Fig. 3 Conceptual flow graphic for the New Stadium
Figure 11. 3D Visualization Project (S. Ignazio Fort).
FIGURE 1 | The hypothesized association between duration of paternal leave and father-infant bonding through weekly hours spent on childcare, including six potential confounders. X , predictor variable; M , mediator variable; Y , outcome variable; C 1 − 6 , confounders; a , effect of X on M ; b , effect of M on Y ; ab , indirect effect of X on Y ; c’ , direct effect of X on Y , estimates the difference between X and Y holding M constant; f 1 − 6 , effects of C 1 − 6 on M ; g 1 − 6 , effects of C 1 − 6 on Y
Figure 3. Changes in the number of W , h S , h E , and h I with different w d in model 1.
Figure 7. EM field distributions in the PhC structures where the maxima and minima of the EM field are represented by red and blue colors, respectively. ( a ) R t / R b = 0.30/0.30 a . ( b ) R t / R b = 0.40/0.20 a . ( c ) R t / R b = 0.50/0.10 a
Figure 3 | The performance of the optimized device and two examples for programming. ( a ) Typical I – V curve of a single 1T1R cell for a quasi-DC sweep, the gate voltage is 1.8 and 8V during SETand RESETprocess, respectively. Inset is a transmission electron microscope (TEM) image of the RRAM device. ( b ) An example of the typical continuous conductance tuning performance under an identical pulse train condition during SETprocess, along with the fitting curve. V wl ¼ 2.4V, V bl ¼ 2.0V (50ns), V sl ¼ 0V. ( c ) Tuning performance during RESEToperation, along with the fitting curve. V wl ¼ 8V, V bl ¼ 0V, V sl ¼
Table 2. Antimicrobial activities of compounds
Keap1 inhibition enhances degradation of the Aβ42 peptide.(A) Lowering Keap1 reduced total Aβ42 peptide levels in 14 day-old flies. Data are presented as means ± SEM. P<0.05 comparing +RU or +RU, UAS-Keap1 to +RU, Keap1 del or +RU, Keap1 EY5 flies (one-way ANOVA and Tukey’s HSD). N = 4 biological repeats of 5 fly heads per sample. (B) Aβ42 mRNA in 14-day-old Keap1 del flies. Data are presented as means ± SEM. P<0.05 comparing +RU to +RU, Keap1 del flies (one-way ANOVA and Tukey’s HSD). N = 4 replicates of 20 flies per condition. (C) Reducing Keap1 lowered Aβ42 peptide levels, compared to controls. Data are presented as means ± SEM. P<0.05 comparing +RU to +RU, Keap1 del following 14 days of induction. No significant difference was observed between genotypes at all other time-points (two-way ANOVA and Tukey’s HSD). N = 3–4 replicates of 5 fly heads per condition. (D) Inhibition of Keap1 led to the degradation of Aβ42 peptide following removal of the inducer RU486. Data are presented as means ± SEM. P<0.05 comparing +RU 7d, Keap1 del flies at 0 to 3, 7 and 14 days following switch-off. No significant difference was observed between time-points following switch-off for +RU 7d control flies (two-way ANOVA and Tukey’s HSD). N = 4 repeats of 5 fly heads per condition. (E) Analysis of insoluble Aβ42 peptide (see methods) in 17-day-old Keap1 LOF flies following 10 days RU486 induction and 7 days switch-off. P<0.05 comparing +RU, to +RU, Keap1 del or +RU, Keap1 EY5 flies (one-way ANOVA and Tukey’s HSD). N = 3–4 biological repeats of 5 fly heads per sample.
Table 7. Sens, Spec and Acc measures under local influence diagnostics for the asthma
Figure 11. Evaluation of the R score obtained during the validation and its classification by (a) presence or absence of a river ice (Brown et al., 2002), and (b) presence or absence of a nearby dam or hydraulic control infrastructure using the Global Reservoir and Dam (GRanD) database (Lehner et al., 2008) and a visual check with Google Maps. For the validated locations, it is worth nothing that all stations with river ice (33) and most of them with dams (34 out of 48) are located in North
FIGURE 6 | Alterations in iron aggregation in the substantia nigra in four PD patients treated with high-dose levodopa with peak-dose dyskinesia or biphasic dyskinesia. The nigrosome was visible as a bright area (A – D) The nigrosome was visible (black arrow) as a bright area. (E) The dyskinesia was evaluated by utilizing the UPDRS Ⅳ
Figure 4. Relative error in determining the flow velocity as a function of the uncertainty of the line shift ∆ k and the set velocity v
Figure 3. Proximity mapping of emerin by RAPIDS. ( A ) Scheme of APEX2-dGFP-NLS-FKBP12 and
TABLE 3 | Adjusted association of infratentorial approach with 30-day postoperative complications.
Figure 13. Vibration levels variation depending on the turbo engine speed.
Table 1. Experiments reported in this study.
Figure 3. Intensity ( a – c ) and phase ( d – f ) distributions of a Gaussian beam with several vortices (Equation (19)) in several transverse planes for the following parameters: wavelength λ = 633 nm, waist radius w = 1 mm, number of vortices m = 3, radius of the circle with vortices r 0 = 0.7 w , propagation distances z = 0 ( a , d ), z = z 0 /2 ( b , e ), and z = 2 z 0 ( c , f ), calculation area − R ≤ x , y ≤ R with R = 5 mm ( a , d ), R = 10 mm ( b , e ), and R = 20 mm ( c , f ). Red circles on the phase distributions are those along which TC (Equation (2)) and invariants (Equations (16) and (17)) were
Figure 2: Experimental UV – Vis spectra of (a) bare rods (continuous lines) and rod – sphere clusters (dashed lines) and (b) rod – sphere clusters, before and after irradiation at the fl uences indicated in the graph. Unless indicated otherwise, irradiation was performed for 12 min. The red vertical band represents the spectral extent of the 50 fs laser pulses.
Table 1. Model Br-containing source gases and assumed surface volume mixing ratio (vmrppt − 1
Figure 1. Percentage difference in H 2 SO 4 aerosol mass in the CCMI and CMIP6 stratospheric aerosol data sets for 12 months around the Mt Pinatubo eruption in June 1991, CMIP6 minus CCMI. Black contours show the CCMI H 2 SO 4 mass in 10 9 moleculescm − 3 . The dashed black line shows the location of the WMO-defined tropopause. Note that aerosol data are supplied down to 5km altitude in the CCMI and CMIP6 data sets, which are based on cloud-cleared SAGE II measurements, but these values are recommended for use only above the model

Task description. Please give again only the lines from the start of the material through the line holding "Figure 7. EM", exactly as they are written.

Task output.
Fig. 3 Conceptual flow graphic for the New Stadium
Figure 11. 3D Visualization Project (S. Ignazio Fort).
FIGURE 1 | The hypothesized association between duration of paternal leave and father-infant bonding through weekly hours spent on childcare, including six potential confounders. X , predictor variable; M , mediator variable; Y , outcome variable; C 1 − 6 , confounders; a , effect of X on M ; b , effect of M on Y ; ab , indirect effect of X on Y ; c’ , direct effect of X on Y , estimates the difference between X and Y holding M constant; f 1 − 6 , effects of C 1 − 6 on M ; g 1 − 6 , effects of C 1 − 6 on Y
Figure 3. Changes in the number of W , h S , h E , and h I with different w d in model 1.
Figure 7. EM field distributions in the PhC structures where the maxima and minima of the EM field are represented by red and blue colors, respectively. ( a ) R t / R b = 0.30/0.30 a . ( b ) R t / R b = 0.40/0.20 a . ( c ) R t / R b = 0.50/0.10 a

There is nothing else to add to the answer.